The next thought was – ok so maybe it’s technically feasible to record every phone call, but how could anyone possibly listen to every call? Well obviously this is not possible, but can search terms be applied to locate “interesting” calls? Again, we didn’t think so, until another N.S.A. document, cited by The Guardian, showed a “global heat map” that appeared to represent how much data the N.S.A. sweeps up around the world. If it were possible to efficiently mine metadata, data about who is calling or e-mailing, then the pressure for wiretapping and eavesdropping on communications becomes secondary.

This study in Nature shows that just four data points about the location and time of a mobile phone call, make it possible to identify the caller 95 percent of the time.

IBM estimates that thanks to smartphones, tablets, social media sites, e-mail and other forms of digital communications, the world creates 2.5 quintillion bytes of new data daily. Searching through this archive of information is humanly impossible, but precisely what a Watson-like artificial intelligence is designed to do. Isn’t that exactly what was demonstrated in 2011 to win Jeopardy?

The Dark Side of Big Data

study published in Nature looked at the phone records of some 1.5 million mobile phone users in an undisclosed small European country, and found it took only four different data points on the time and location of a call to identify 95% of the people. In the dataset, the location of an individual was specified hourly with a spatial resolution given by the carrier’s antennas.

Mobility data is among the most sensitive data currently being collected. It contains the approximate whereabouts of individuals and can be used to reconstruct individuals’ movements across space and time. A simply anonymized dataset does not contain name, home address, phone number or other obvious identifier. For example, the Netflix Challenge provided a training dataset of 100,480,507 movie ratings each of the form <user, movie, date-of-grade, grade> where the user was an integer ID.

Yet, if individual’s patterns are unique enough, outside information can be used to link the data back to an individual. For instance, in one study, a medical database was successfully combined with a voters list to extract the health record of the governor of Massachusetts.

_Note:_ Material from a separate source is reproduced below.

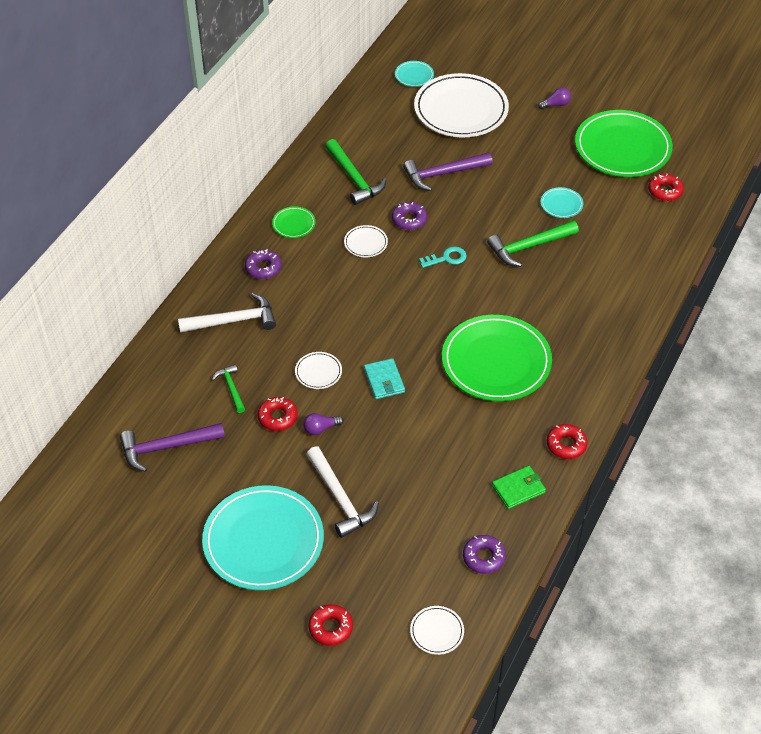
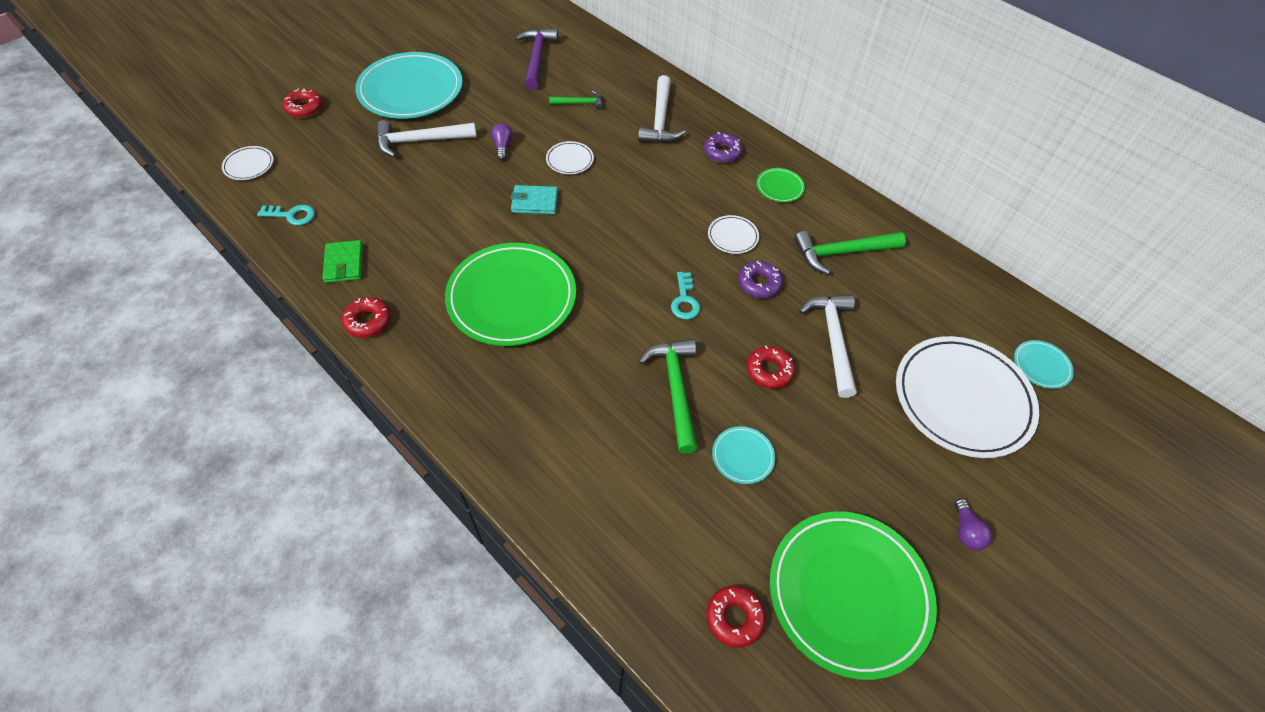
camera: 105 degrees right, 5 degrees up
(277, 417) = (531, 123): red donut -> red donut (769, 371)
(443, 174) = (833, 340): purple hammer -> white hammer
(483, 557) = (292, 215): purple donut -> turquoise key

In the case of the Netflix data set, despite the attempt to protect customer privacy, it was shown possible to identify individual users by matching the data set with film ratings on the Internet Movie Database. Even coarse data sets provide little anonymity.

The issue is making sure the debate over big data and privacy keeps up with the science. Yves-Alexandre de Montjoye, one of the authors of the Nature article, says that the ability to cross-link data, such as matching the identity of someone reading a news article to posts that person makes on Twitter, fundamentally changes the idea of privacy and anonymity.

Where do you, and by extension your political representative, stand on this 21st Century issue?